La parenthèse du quartz
Le début des années 1970 sont celles de l'apparition de la montre à quartz et de la crise horlogère qui lui est en grande partie liée, du moins à ses débuts. Quelques fabricants misent sur des chronographes meilleur marché. Puis en 1975 apparaît le premier chronographe à quartz suisse. Il s'agit de l'Heuer Chronosplit à affichage mixte LCD et diodes LED. La véritable relance viendra un peu plus tard, avec le retour en force de la montre mécanique. Le chronographe devient dès lors l'expression d'un extraordinaire savoir-faire basé sur des matériaux nobles et une esthétique contemporaine. Il se voit associé à d'autres complications comme le quantième perpétuel, la répétition minute ou le tourbillon. A la mesure du temps se substitue la mesure du degré de compétence technique. Dans laquelle la qualification des travailleuses et des travailleurs est déterminante.

Pierre Noverraz



Sur la Lune
La plus belle heure de gloire du chronographe est sans doute celle de son séjour sur la lune, le 21 juillet 1969, aux poignets des astronautes américains Neil Amstrong et Edwin Aldrin. La NASA, à l'issue de nombreux tests, avait en effet porté son choix sur l'Omega Speedmaster.

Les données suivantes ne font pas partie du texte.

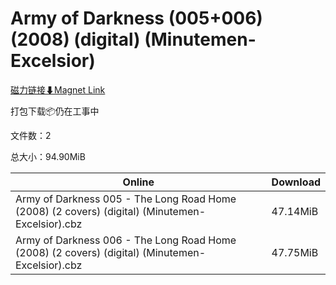 # Army of Darkness (005+006) (2008) (digital) (Minutemen-Excelsior)

[磁力链接⬇Magnet Link](magnet:?xt=urn:btih:0bd1ed3bc9f86f09bbbac7529689da8317241679&dn=Army%20of%20Darkness%20%28005%2B006%29%20%282008%29%20%28digital%29%20%28Minutemen-Excelsior%29)

打包下载📦仍在工事中

文件数：2

总大小：94.90MiB

Online | Download
--- | ---
Army of Darkness 005 - The Long Road Home (2008) (2 covers) (digital) (Minutemen-Excelsior).cbz | 47.14MiB
Army of Darkness 006 - The Long Road Home (2008) (2 covers) (digital) (Minutemen-Excelsior).cbz | 47.75MiB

Histoire de respecter les règles protectionnistes du «Buy American Act», exigeant que 51% du produit soit made in USA, Omega fit fabriquer les boîtiers en acier des modèles de la NASA par une entreprise du Michigan...

PN

 

 

Où, quand, comment?
«Ecrire le temps: deux siècles d'histoire du chronographe» est à voir jusqu'au 2 octobre 2011. L'exposition temporaire est ouverte de mardi à dimanche, de 10 à 17 heures. Elle est implantée dans un promontoire situé à l'intérieur du Musée international d'horlogerie à La Chaux-de-Fonds. Pour mémoire, ce musée de renommée mondiale présente plus de 4500 pièces de collection allant du cadran solaire à l'horloge atomique en passant par des horloges précieuses, des machines et des peintures. Le musée comporte également un atelier de restauration dont les activités sont visibles à travers une vitrine.